In een medicatiepaspoort staat geregistreerd of en hoe een medicijn bij iemand werkt. Het aantal houders van zo’n farmacogenetisch paspoort groeit gestaag. Vorig jaar werden er 20.000 afgegeven.
Door genetische variaties in de werking van enzymen kunnen mensen heel verschillend reageren op medicijnen. Via farmacogenetisch onderzoek (genotypering, DNA-profilering) in bloed of wangslijm is het mogelijk om genetische variatie vast te stellen. Vervolgens kunnen medicijnkeuze en dosering worden afgestemd op iemands persoonlijke DNA-profiel.
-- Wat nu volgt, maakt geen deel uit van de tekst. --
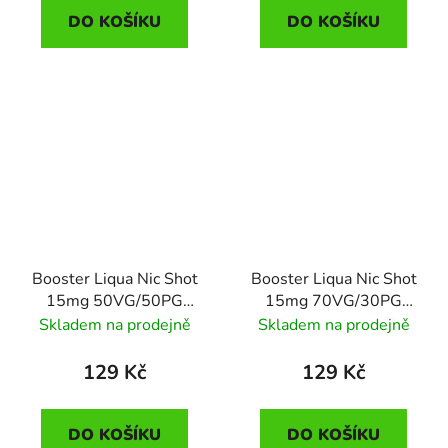
DO KOŠÍKU
DO KOŠÍKU
Booster Liqua Nic Shot
Booster Liqua Nic Shot
15mg 50VG/50PG
15mg 70VG/30PG
10ml
10ml
Skladem na prodejně
Skladem na prodejně
129 Kč
129 Kč
DO KOŠÍKU
DO KOŠÍKU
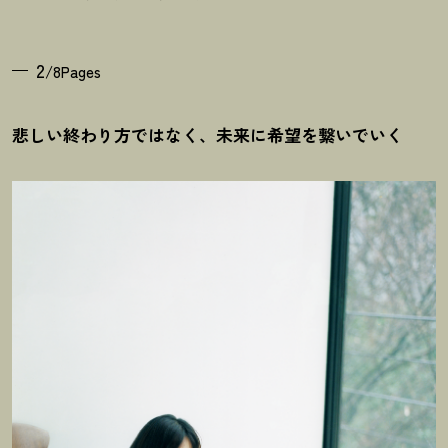
2
/8Pages
悲しい終わり方ではなく、未来に希望を繋いでいく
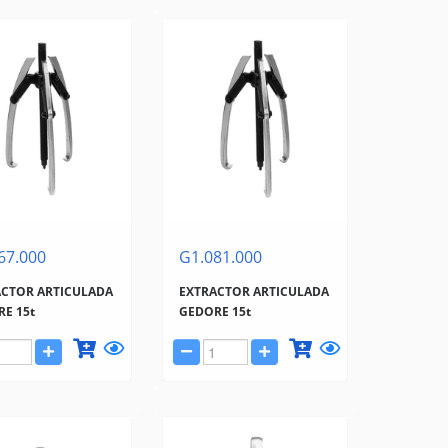
67.000
G1.081.000
ACTOR ARTICULADA
EXTRACTOR ARTICULADA
E 15t
GEDORE 15t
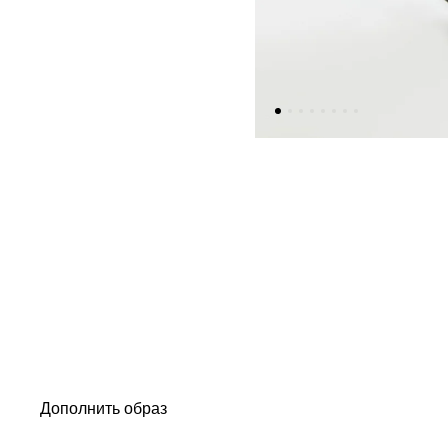
Дополнить образ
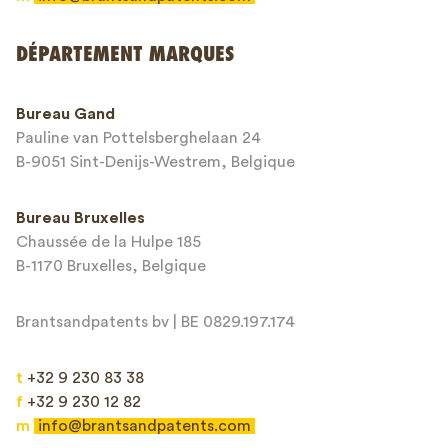
Envoyer
DÉPARTEMENT MARQUES
This site is protected by reCAPTCHA and the Google
Privacy Policy
and
Bureau Gand
Terms of Service
apply.
Pauline van Pottelsberghelaan 24
B-9051 Sint-Denijs-Westrem, Belgique
Bureau Bruxelles
Chaussée de la Hulpe 185
B-1170 Bruxelles, Belgique
Brantsandpatents bv | BE 0829.197.174
t
+32 9 230 83 38
f
+32 9 230 12 82
m
info@brantsandpatents.com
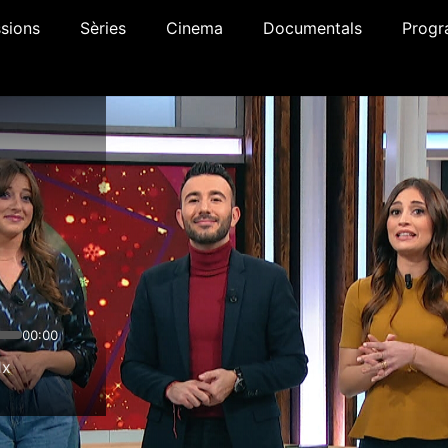
sions
Sèries
Cinema
Documentals
Progr
00:00
1x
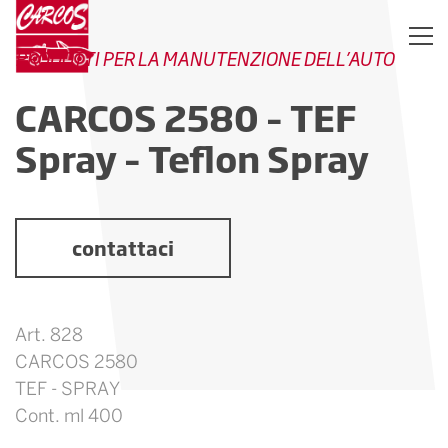
PRODOTTI PER LA MANUTENZIONE DELL’AUTO
CARCOS 2580 – TEF
Spray – Teflon Spray
contattaci
Art. 828
CARCOS 2580
TEF - SPRAY
Cont. ml 400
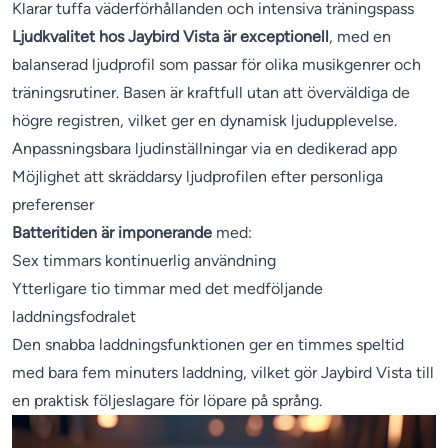
Klarar tuffa väderförhållanden och intensiva träningspass
Ljudkvalitet hos Jaybird Vista är exceptionell
, med en
balanserad ljudprofil som passar för olika musikgenrer och
träningsrutiner. Basen är kraftfull utan att överväldiga de
högre registren, vilket ger en dynamisk ljudupplevelse.
Anpassningsbara ljudinställningar via en dedikerad app
Möjlighet att skräddarsy ljudprofilen efter personliga
preferenser
Batteritiden är imponerande
med:
Sex timmars kontinuerlig användning
Ytterligare tio timmar med det medföljande
laddningsfodralet
Den snabba laddningsfunktionen ger en timmes speltid
med bara fem minuters laddning, vilket gör Jaybird Vista till
en praktisk följeslagare för löpare på språng.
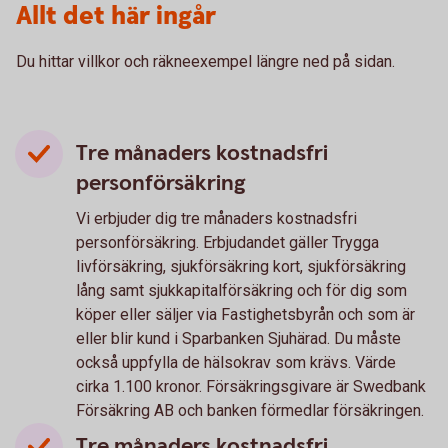
Allt det här ingår
Du hittar villkor och räkneexempel längre ned på sidan.
Tre månaders kostnadsfri
personförsäkring
Vi erbjuder dig tre månaders kostnadsfri
personförsäkring. Erbjudandet gäller Trygga
livförsäkring, sjukförsäkring kort, sjukförsäkring
lång samt sjukkapitalförsäkring och för dig som
köper eller säljer via Fastighetsbyrån och som är
eller blir kund i Sparbanken Sjuhärad. Du måste
också uppfylla de hälsokrav som krävs. Värde
cirka 1.100 kronor. Försäkringsgivare är Swedbank
Försäkring AB och banken förmedlar försäkringen.
Tre månaders kostnadsfri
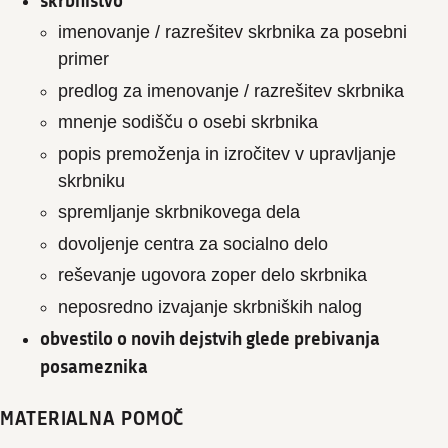
imenovanje / razrešitev skrbnika za posebni
primer
predlog za imenovanje / razrešitev skrbnika
mnenje sodišču o osebi skrbnika
popis premoženja in izročitev v upravljanje
skrbniku
spremljanje skrbnikovega dela
dovoljenje centra za socialno delo
reševanje ugovora zoper delo skrbnika
neposredno izvajanje skrbniških nalog
obvestilo o novih dejstvih glede prebivanja
posameznika
MATERIALNA POMOČ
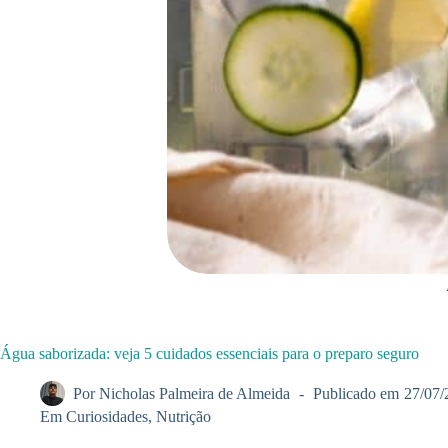
Água saborizada: veja 5 cuidados essenciais para o preparo seguro
Por
Nicholas Palmeira de Almeida
Publicado em
27/07/
Em
Curiosidades
,
Nutrição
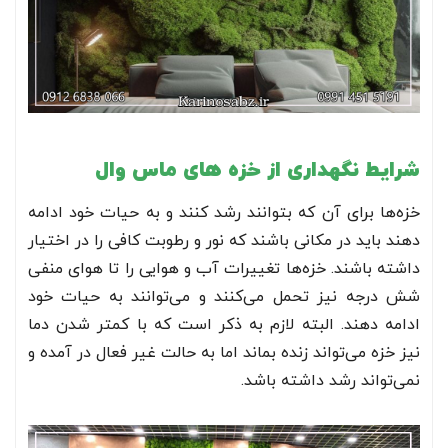
شرایط نگهداری از خزه های ماس وال
خزه‌ها برای آن که بتوانند رشد کنند و به حیات خود ادامه
دهند باید در مکانی باشند که نور و رطوبت کافی را در اختیار
داشته باشند. خزه‌ها تغییرات آب و هوایی را تا هوای منفی
شش درجه نیز تحمل می‌کنند و می‌توانند به حیات خود
ادامه دهند. البته لازم به ذکر است که با کمتر شدن دما
نیز خزه می‌تواند زنده بماند اما به حالت غیر فعال در آمده و
نمی‌تواند رشد داشته باشد.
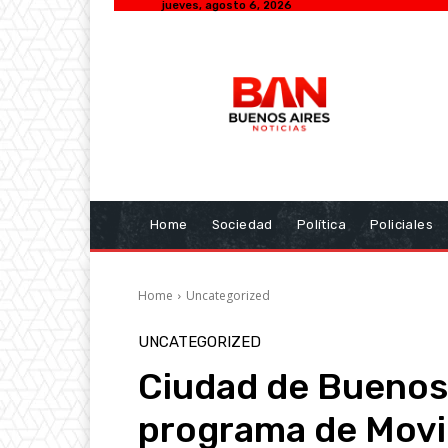
jueves, agosto 6, 2026
Home
Sociedad
Política
Policiales
Home
Uncategorized
UNCATEGORIZED
Ciudad de Buenos A
programa de Movi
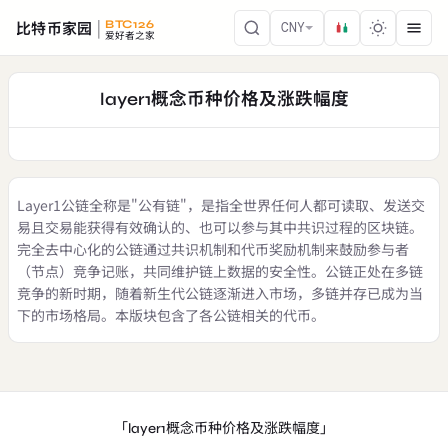
比特币家园
BTC126
CNY
爱好者之家
layer1概念币种价格及涨跌幅度
Layer1公链全称是"公有链"，是指全世界任何人都可读取、发送交
易且交易能获得有效确认的、也可以参与其中共识过程的区块链。
完全去中心化的公链通过共识机制和代币奖励机制来鼓励参与者
（节点）竞争记账，共同维护链上数据的安全性。公链正处在多链
竞争的新时期，随着新生代公链逐渐进入市场，多链并存已成为当
下的市场格局。本版块包含了各公链相关的代币。
「layer1概念币种价格及涨跌幅度」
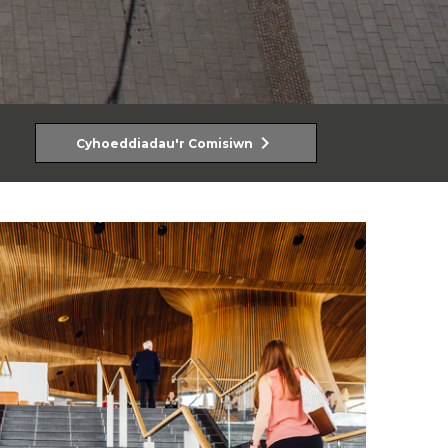
chevron_right
Cyhoeddiadau'r Comisiwn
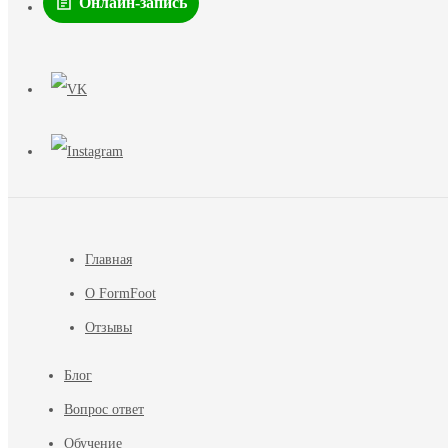
Онлайн-запись
Главная
О FormFoot
Отзывы
Блог
Вопрос ответ
Обучение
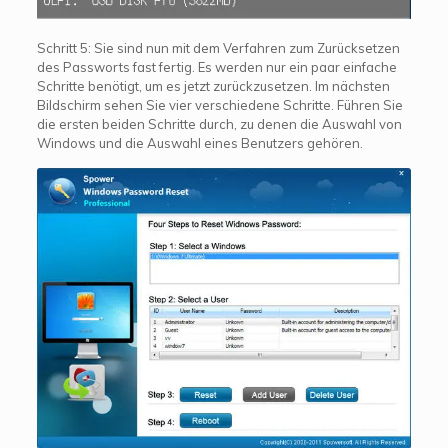
Schritt 5: Sie sind nun mit dem Verfahren zum Zurücksetzen
des Passworts fast fertig. Es werden nur ein paar einfache
Schritte benötigt, um es jetzt zurückzusetzen. Im nächsten
Bildschirm sehen Sie vier verschiedene Schritte. Führen Sie
die ersten beiden Schritte durch, zu denen die Auswahl von
Windows und die Auswahl eines Benutzers gehören.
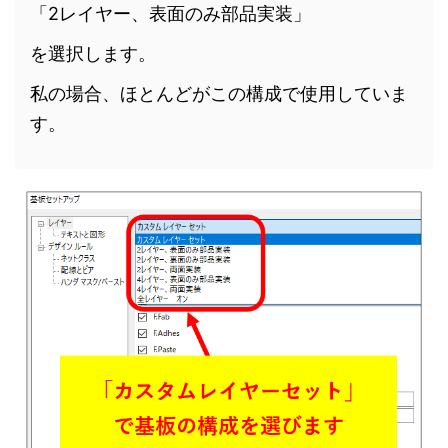
「2レイヤー、表面のみ部品実装」
を選択します。
私の場合、ほとんどがこの構成で使用していま
す。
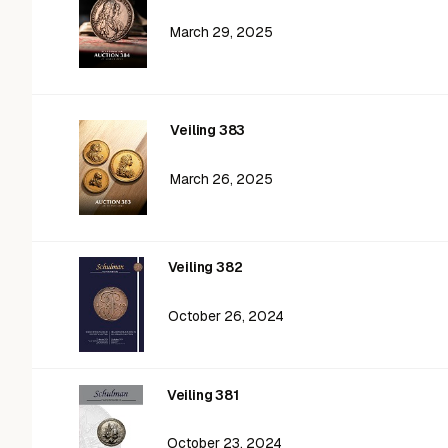
March 29, 2025
Veiling 383
March 26, 2025
Veiling 382
October 26, 2024
Veiling 381
October 23, 2024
Op dit moment wordt een DNA medicatiepas nog niet grootschalig ingezet. Farmacogenetisch onderzoek beperkt zich nog tot mensen die specifieke medicijnen krijgen voorgeschreven, bijvoorbeeld voor kankerbehandelingen, of mensen die opvallend slecht op medicijnen reageren. Bredere inzet (en vergoeding) vereist meer wetenschappelijke onderbouwing voor de kosteneffectiviteit van de medicatiepas. Hiervoor startte ZonMW eind vorig jaar een nieuwe subsidieronde Personalised Medicine Farmacogenetica.
De verwachting is dat een DNA-paspoort voor medicijnen zal leiden tot besparingen in de gezondheidszorg. Het voorschrijven van de juiste medicijnen en de juiste dosis leidt tot betere werkzaamheid en minder bijwerkingen. Volgens de experts zullen de baten (ruimschoots) opwegen tegen de kosten voor de vereiste DNA-diagnostiek. De ZonMW studies moeten aantonen of die veronderstelling juist is.